- Excerpted records
########
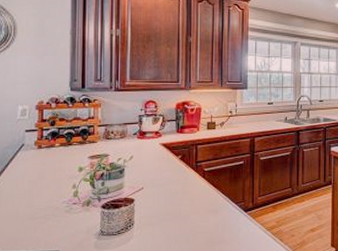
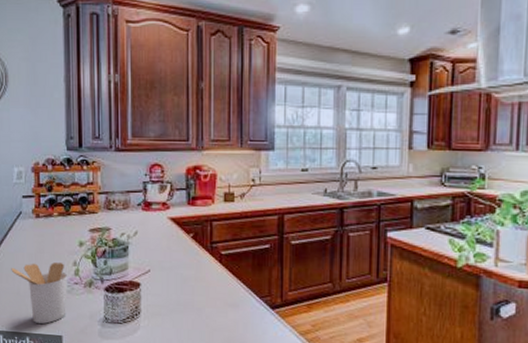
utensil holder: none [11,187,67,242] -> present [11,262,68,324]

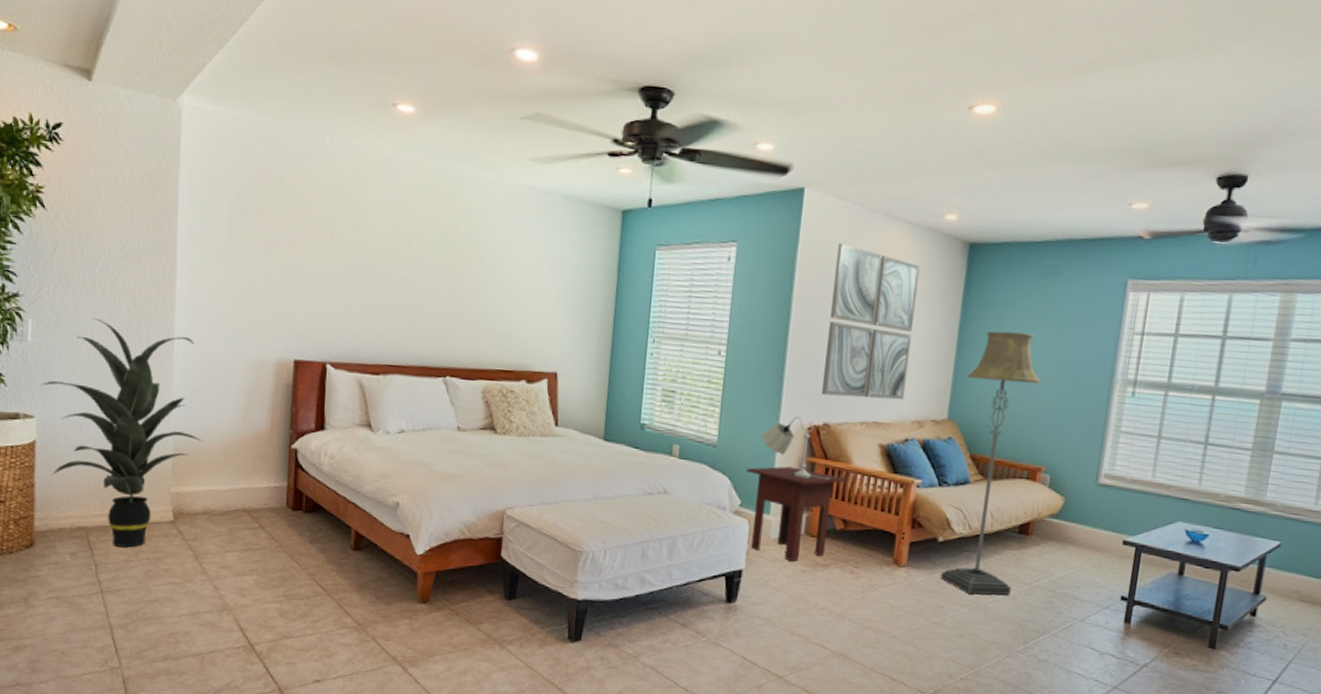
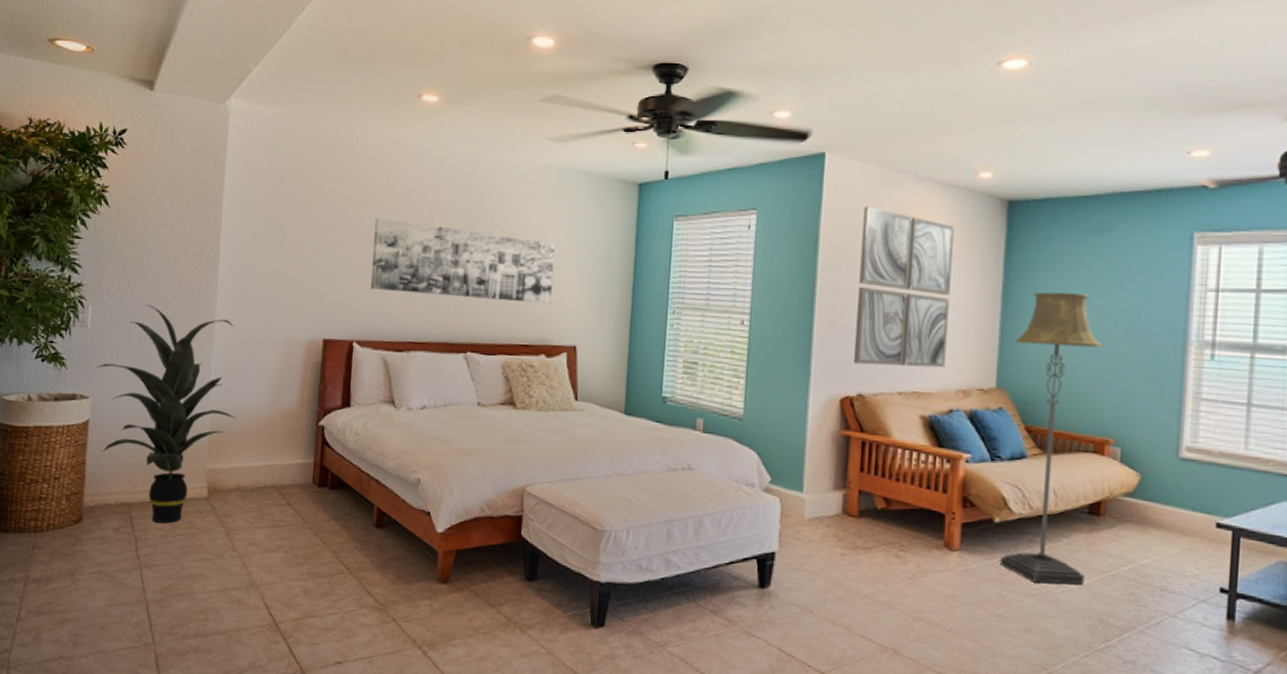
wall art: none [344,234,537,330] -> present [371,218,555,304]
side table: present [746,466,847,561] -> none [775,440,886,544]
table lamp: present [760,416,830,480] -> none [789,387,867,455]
########
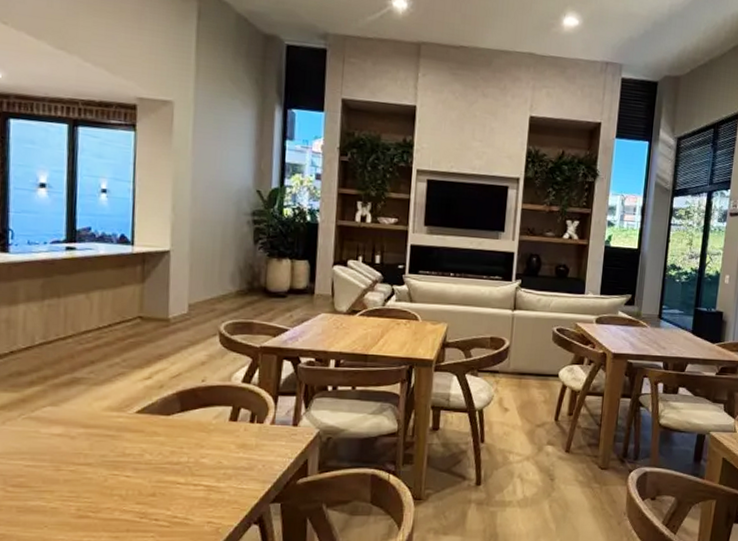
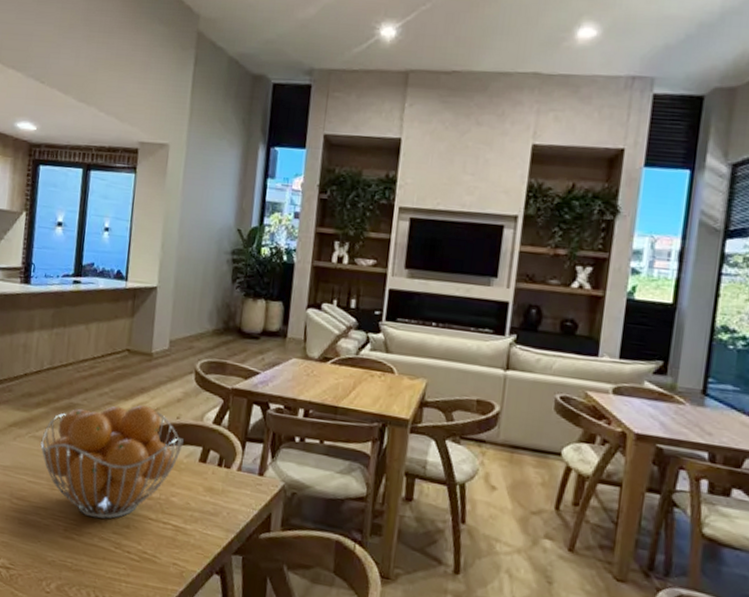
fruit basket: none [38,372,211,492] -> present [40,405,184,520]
########
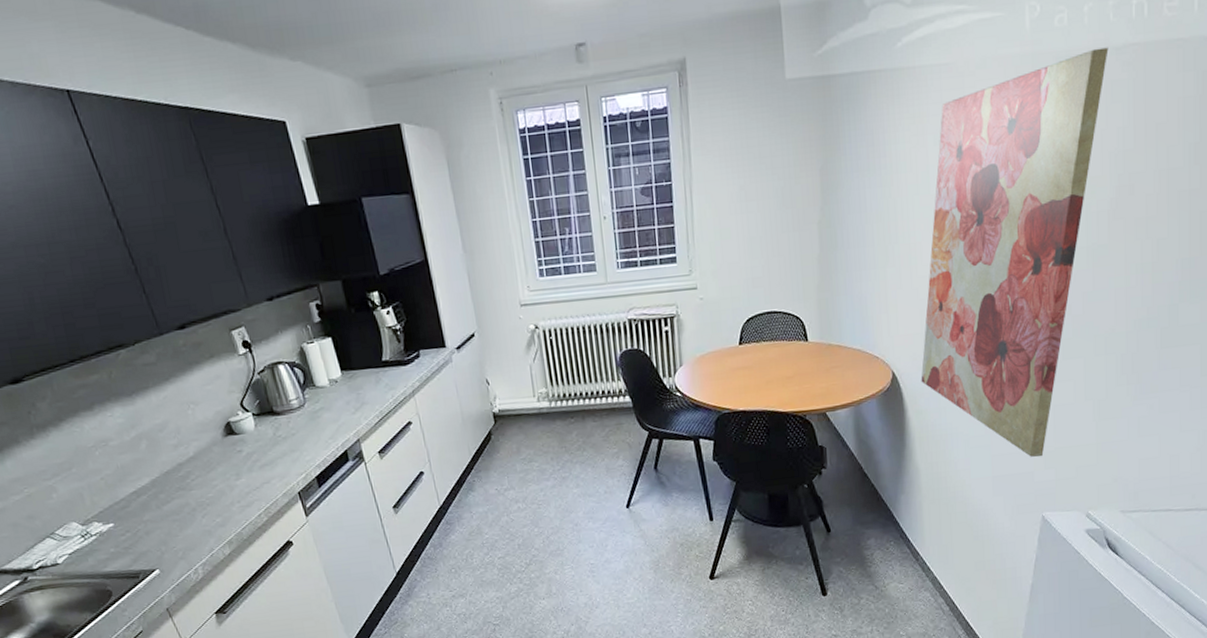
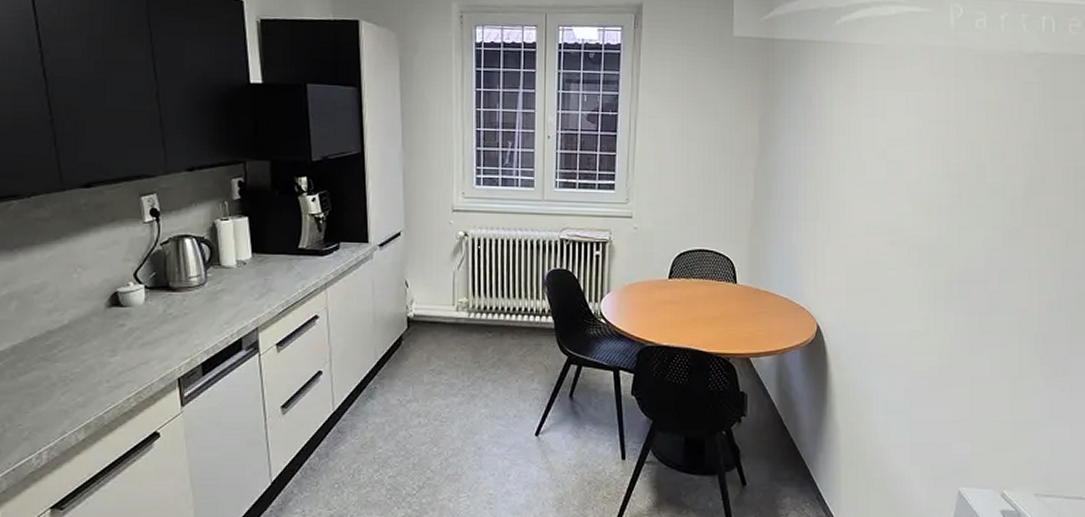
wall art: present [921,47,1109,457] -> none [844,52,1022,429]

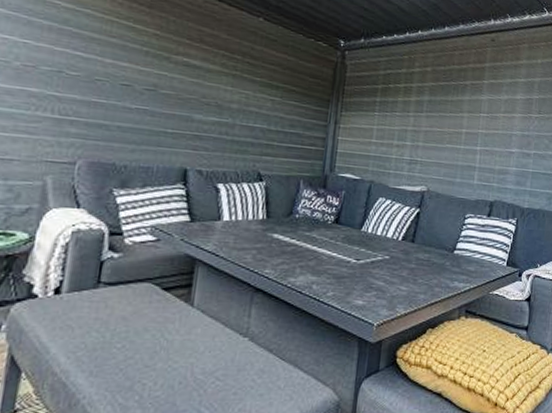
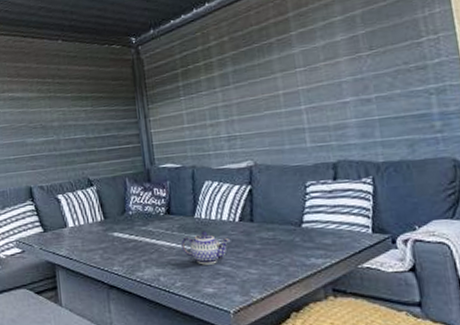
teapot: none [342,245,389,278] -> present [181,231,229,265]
########
- Exercise requirements
Only the lines starting at the one that includes "utensil holder: none" and ending at the one that includes "table lamp: present" should be retyped, exactly, from the records above; no pictures.

- Reply
utensil holder: none [11,187,67,242] -> present [11,262,68,324]

wall art: none [344,234,537,330] -> present [371,218,555,304]
side table: present [746,466,847,561] -> none [775,440,886,544]
table lamp: present [760,416,830,480] -> none [789,387,867,455]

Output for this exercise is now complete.